Permanent Research Commons link: http://hdl.handle.net/10289/10429
Edwin Henry Hardy worked as a surveyor before going to England to study mining. Upon his return in 1896 he was a representative in Hauraki of English mining companies and supervised several Coromandel mines in addition to acquiring mines in several districts for overseas interests. In late 1898 he purchased the former Aroha Gold Mines’ property at Waiorongomai, which he developed using his own financial resources but probably backed by his wider family. Using his surveying skills, he traced a reef missed by previous owners, and commenced to develop the mines systematically. He also spent several years improving the battery, experimenting with new treatment processes and seeking a patent for a gold saving method. Like all mine owners, Hardy tried to work his property as cheaply as possible, resulting in conflicts with the Thames High School and the county council as he tried to reduce costs.
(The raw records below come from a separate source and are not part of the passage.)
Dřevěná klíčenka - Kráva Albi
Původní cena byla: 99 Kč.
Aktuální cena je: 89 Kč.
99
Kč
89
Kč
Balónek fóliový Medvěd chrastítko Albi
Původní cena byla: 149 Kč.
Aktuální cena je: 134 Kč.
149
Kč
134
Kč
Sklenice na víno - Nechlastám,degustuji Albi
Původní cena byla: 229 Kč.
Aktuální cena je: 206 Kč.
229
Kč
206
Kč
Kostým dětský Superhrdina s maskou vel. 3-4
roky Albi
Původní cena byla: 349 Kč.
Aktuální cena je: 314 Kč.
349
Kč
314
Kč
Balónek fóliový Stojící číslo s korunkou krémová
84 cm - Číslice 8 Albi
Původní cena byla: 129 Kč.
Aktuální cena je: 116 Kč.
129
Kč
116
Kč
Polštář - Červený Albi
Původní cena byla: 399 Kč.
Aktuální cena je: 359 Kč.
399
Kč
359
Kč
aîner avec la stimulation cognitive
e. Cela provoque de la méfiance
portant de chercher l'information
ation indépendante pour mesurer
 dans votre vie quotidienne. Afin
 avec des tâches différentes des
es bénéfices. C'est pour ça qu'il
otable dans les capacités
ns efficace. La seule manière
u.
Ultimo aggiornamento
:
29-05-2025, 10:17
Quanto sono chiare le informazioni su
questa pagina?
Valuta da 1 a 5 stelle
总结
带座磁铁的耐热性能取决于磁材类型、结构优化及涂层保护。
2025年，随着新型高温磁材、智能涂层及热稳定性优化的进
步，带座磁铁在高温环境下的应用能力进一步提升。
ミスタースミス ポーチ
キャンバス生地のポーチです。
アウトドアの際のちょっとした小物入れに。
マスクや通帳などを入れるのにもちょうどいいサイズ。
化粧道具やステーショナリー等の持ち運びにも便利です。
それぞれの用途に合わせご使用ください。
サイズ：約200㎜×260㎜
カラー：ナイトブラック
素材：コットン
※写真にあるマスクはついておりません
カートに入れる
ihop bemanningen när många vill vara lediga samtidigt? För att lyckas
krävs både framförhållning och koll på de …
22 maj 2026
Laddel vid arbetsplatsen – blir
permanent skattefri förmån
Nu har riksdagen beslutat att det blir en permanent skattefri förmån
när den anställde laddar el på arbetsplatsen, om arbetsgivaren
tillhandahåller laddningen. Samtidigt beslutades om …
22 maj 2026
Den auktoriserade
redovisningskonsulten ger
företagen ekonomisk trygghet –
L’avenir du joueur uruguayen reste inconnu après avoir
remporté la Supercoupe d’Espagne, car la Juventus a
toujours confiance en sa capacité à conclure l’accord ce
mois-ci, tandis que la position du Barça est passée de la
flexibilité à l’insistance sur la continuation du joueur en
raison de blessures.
He proved to be very determined in his rows with those he considered his enemies. In addition to developing the Premier mine, profitably, he tested other ground, notable the Big Blow. He supervised both battery and mines, but as he did not have a mine manager’s certificate had to employ a series of managers for the latter. After obtaining a good return for several years, in 1904 he formed Hardy’s Mines Ltd, retaining a financial interest and for a time supervising its work before becoming involved with other mines and clashing with the company he had formed. Hardy also held interests in mining companies in other districts. After leaving Waiorongomai, he settled in Te Kuiti and worked as a surveyor, a purchaser of Maori land, and a farmer. As at Coromandel and Waiorongomai, he was prominent in the local community, notably as a member of the borough council and Te Kuiti’s second mayor. Over time, his financial state deteriorated, partly through being involved with some very dubious businessmen and their schemes. In 1931 he returned to Waiorongomai to show his son Malcolm where he knew of some good ore, but died in dramatic circumstances before he could show him the location. For some time Hardy profited from mining, partly because he took over existing workings and partly because he was able to find ore that others had missed, but as with all mining, profits faded and he had to find other ways to earn a living. But compared with other mine owners at Waiorongomai, he was, for a time, very successful.